Deutsche Hockey-Frauen verlieren EM-Finale und verpassen das Direktticket nach Tokio

Antwerpen – Xavier Reckinger redete eindringlich auf seine Spielerinnen ein, der Bundestrainer tröstete, klopfte auf hängende Schultern. Doch die Enttäuschung über den verpassten Titel bei der EM in Belgien konnten die deutschen Hockey-Frauen nicht so leicht abschütteln. Für das Silberfoto rang sich die Mannschaft aber zumindest ein gequältes Lächeln ab.
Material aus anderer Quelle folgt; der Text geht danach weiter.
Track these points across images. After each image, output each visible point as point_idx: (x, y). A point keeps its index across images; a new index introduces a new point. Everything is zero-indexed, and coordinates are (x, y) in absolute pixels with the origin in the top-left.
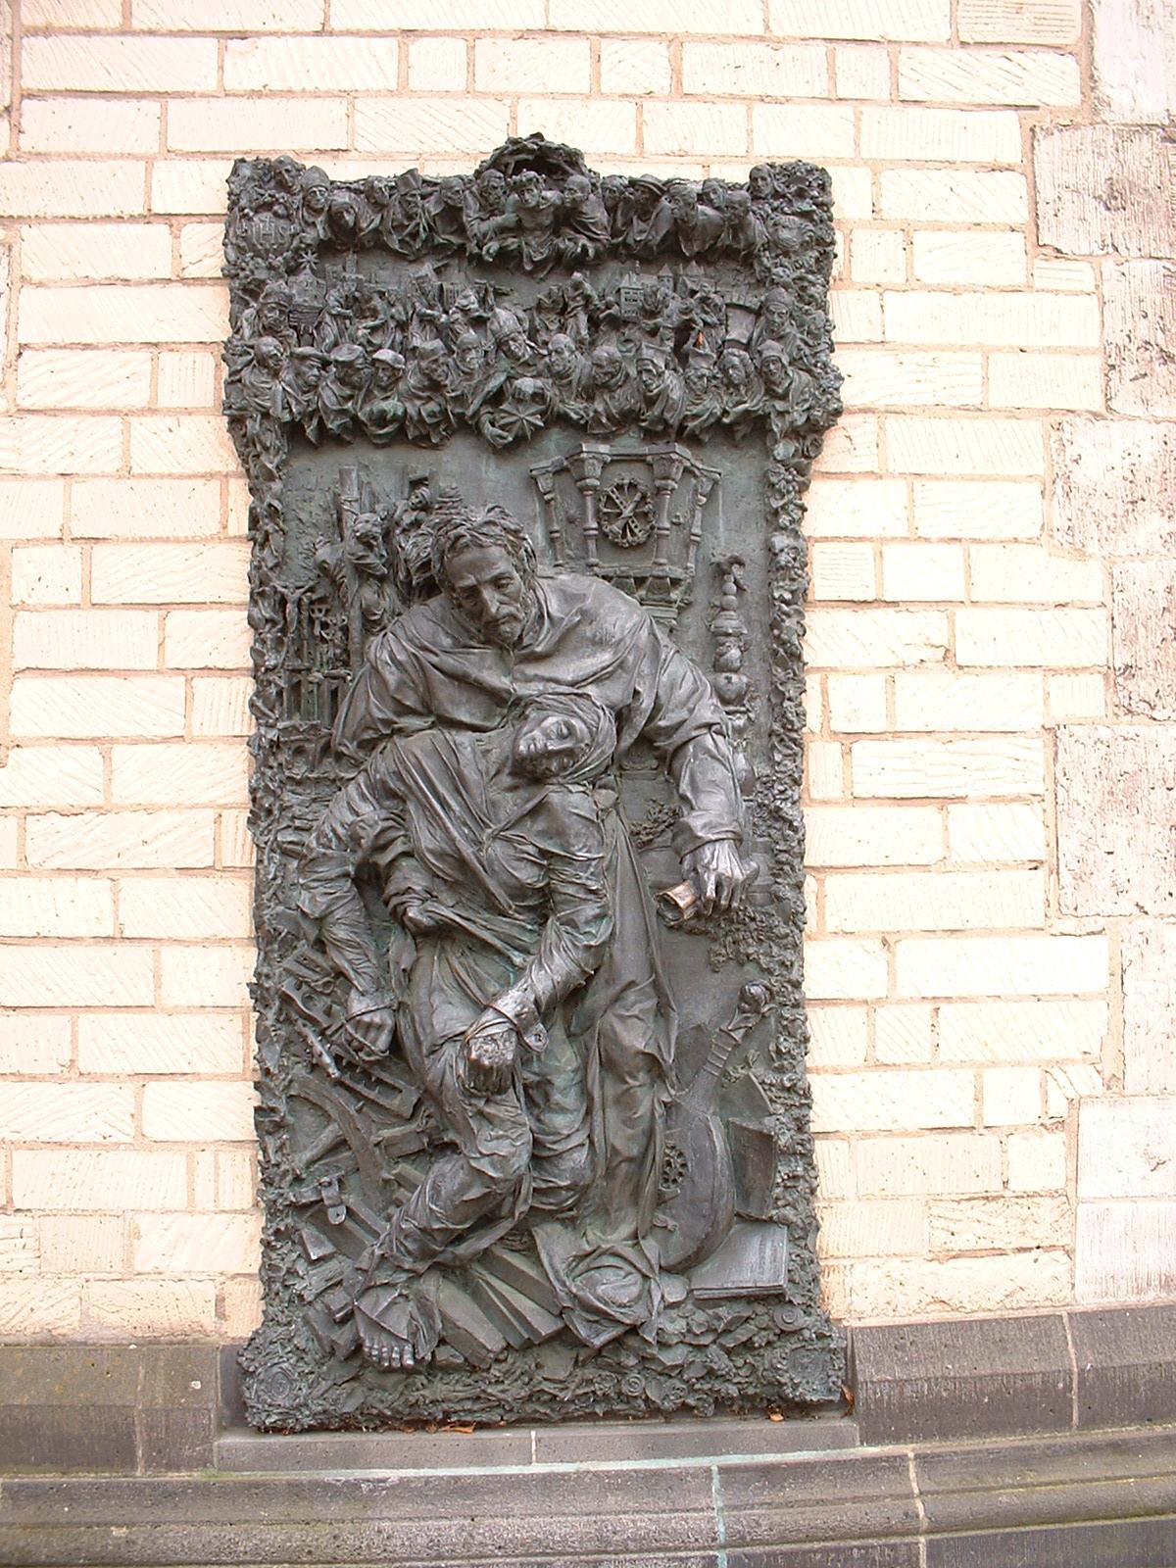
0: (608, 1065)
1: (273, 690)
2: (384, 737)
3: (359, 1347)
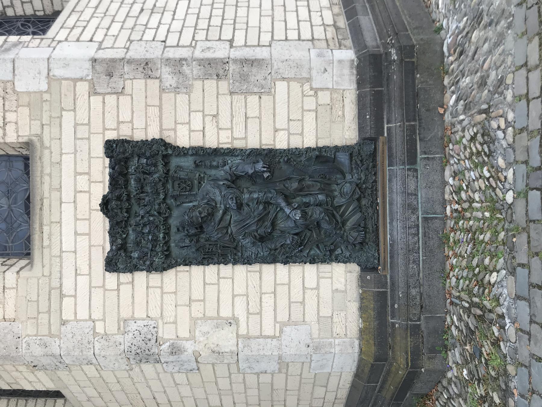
0: (301, 190)
1: (223, 260)
2: (233, 237)
3: (361, 243)
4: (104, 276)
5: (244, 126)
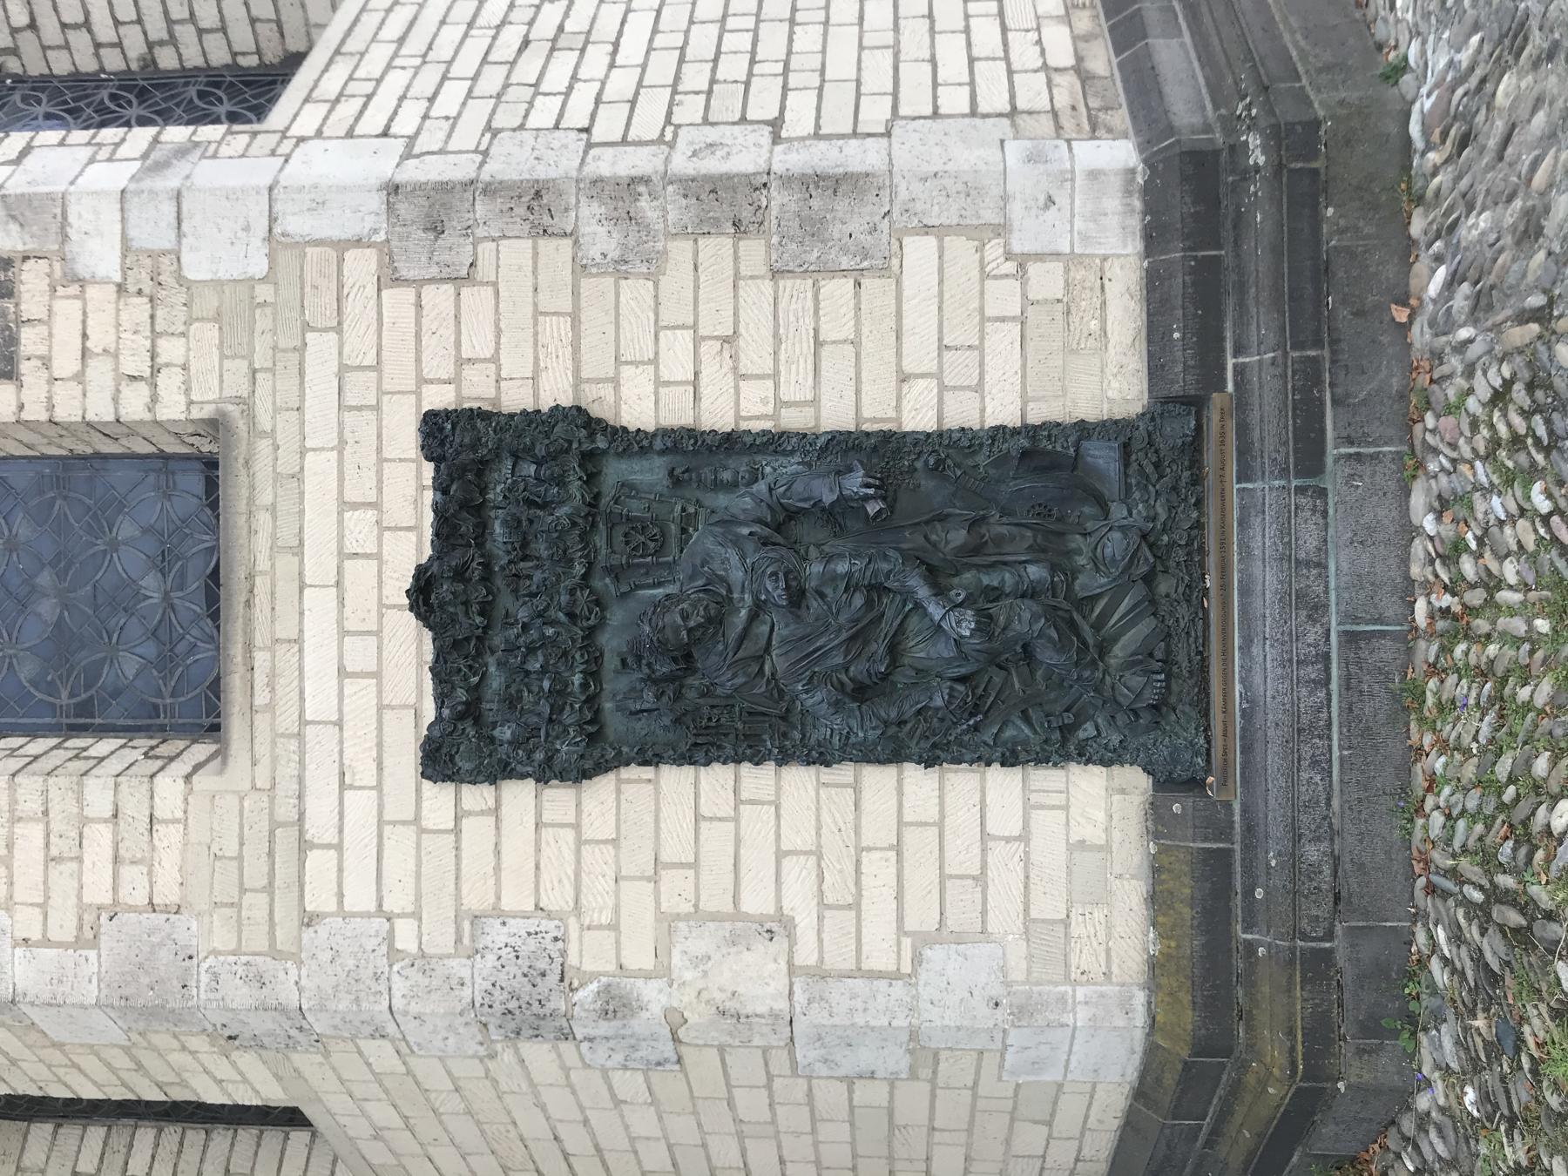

„Obwohl ich wahnsinnig enttäuscht bin, bin ich auch unfassbar stolz. Wir kommen immer näher heran, das merke ich auch“, sagte Reckinger und betonte: „Die Schritte, die wir jetzt gemacht haben, sind unglaublich wichtig – diese Erfahrung, auch mal ins Finale zu kommen.“

Denkbar knapp war sein Team im Finale in Antwerpen mit 0:2 (0:1) gegen den Favoriten Niederlande am ganz großen Triumph vorbeigeschrammt und hatte damit auch die erste Chance zur Qualifikation für die Spiele 2020 in Tokio verpasst.

Obwohl sich Deutschland in Antwerpen teuer verkaufte, muss die Mannschaft weiter auf den dritten EM-Titel nach 2007 und 2013 warten. Die Olympia-Teilnahme kann sich das talentierte Team in zwei Qualifikationsspielen im November in Mönchengladbach sichern.

Die Chancen stehen gut, denn die Formkurve zeigt deutlich nach oben, auch gegen die Niederlande fehlte nicht viel. Die deutschen Männer hatten tags zuvor frustriert Platz vier akzeptieren müssen, dürfen aber ebenfalls zu Hause um das Tokio-Ticket kämpfen.

Im insgesamt sechsten Finalduell der beiden Rivalen bei einer EM blieb das Team um Kapitänin Janne Müller-Wieland erstmals im Turnier ohne Treffer. Die Reckinger-Auswahl begann beherzt, wirkte sehr präsent und konnte in der Anfangsphase den Gegner unter Druck setzen. Doch gute Möglichkeiten blieben Mangelware.

Nach zwei Strafecken für die Niederlande fiel allerdings das 0:1, Torhüterin Julia Sonntag war beim Stecher von Kelly Jonker (12.) chancenlos. Die beste Chance zum Ausgleich vor der Pause hatte Pia Märtens (27.). In der zweiten Hälfte scheiterte Amelie Wortmann (33.) knapp. 40 Sekunden vor Schluss fiel das 0:2 durch Lidewij Welten (60.), Sonntag war da schon nicht mehr auf dem Feld.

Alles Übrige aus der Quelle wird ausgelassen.